Le pedí permiso a la hija para entrar en casa y ojear la biblioteca. La sala era pequeña y desde la ventana podía ver a las mujeres afuera. La penumbra acompañaba la frescura que otorgan los muros de piedra a estas casas. Los libros ocupaban dos baldas de un mueble clásico y barniz oscuro, con títulos muy dispares que observé detenidamente. También poblaban una serie de fotografías desde los Reyes, políticos y famosos que habían regalado sus dedicatorias y reconocimiento a una mujer que había alcanzado los cien años. Desconocía que los poderes del Estado se molestasen en saludar a una anciana perdida en el rural. Sobre una mesa del mismo estilo que la librería que oscurecía aún más aquella estancia, emergían retratos de familia y los olvidados lomos del libro que estaba leyendo y no le gustaba. Antes de salir volví a observarlo todo, envuelto en una crisálida de imágenes quizá sabiendo que no volvería allí. Creemos que los segundos se mueven al ritmo de un reloj de arena, donde parece que el tiempo se mueve irrealmente pausado.
Carmen mantenía la conversación con mi madre y una vecina que se había acercado al oír voces. La hija nos descubrió que Carmen todavía era capaz de recitar una larga poesía sin temor a equivocarse. Y así lo hizo mientras puse la cámara a grabar para inmortalizar aquella escena. Su voz metálica se agitaba acompasada del temblor de sus manos, hilvanando cada verso con ternura y comprensión.

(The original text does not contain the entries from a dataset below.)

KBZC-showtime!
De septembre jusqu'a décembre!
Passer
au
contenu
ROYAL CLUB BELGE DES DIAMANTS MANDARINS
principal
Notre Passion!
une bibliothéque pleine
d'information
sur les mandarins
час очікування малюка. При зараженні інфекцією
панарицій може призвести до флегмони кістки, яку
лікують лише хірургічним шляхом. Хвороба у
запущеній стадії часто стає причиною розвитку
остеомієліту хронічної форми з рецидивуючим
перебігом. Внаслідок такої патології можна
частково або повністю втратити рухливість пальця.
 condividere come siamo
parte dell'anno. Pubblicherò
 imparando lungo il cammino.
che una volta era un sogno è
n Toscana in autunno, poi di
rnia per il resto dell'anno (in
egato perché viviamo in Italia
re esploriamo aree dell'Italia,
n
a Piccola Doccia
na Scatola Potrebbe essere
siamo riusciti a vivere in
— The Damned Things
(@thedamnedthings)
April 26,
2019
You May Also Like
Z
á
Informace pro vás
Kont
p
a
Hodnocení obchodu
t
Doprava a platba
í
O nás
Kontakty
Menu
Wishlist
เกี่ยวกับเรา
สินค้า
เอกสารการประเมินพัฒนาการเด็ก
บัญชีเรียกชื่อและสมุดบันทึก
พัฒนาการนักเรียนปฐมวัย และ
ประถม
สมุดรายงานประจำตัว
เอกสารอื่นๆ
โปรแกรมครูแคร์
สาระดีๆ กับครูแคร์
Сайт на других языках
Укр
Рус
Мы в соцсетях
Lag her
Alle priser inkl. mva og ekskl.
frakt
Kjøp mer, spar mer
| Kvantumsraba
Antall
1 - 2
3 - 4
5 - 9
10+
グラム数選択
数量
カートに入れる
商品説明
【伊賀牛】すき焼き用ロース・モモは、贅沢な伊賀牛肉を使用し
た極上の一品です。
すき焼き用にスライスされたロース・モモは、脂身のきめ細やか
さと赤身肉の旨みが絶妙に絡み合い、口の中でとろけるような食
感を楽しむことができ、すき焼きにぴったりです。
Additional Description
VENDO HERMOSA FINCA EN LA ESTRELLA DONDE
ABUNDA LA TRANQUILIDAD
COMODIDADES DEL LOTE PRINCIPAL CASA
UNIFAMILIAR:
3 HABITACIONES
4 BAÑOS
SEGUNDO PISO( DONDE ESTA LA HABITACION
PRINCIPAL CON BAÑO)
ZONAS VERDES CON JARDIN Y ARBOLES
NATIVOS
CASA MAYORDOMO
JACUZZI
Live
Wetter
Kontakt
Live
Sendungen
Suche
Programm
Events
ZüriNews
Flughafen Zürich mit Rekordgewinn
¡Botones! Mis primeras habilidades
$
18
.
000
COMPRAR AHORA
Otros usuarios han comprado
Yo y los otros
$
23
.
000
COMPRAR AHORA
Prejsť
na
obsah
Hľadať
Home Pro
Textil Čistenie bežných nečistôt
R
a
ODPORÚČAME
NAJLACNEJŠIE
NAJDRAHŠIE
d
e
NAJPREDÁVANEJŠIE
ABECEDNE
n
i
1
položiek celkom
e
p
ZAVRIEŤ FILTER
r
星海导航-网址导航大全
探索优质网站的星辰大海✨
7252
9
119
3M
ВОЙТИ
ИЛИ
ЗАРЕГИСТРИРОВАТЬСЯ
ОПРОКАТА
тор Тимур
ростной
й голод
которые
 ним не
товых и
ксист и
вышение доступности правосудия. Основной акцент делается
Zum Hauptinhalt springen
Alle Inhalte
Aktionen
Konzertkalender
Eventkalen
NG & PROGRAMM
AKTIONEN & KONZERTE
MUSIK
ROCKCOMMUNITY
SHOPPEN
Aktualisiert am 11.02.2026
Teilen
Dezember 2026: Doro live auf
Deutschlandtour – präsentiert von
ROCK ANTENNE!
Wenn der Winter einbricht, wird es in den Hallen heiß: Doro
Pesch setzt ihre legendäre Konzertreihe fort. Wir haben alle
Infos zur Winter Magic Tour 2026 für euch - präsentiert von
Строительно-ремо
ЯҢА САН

Al mes siguiente el sofocante calor persistía. Mi madre se encontraba mal, le dolían los huesos, las articulaciones, la columna y creo que hasta el alma. Ella no pudo venir pero era mi deber despedir a Carmen. Los coches fueron llegando hasta completar un aparcamiento de tierra que rezumaba la abrasadora temperatura de un desierto. La gente se cobijaba sin alivio en la sombra de los árboles y en el interior de la iglesia. Todos murmuraban acerca de la larga vida de Carmen con ciento cuatro años y de que se había ido con una merecida placidez. Aquella mañana de agosto, se levantó como había hecho cada día, pasó la mañana con la tranquilidad acostumbrada y no le faltó el apetito en la comida. Su hija Socorro le llevó a la boca el sabor de su postre favorito: un yogur de fresa. Parecía un final escrito cuando, justo después de la última cucharada, su cuello se relajó y cedió a la gravedad con tal delicadeza que los propios ángeles debieron de llevarla a dormirse en la eternidad.
¿Existirá todavía aquel reloj que compró con su primer sueldo?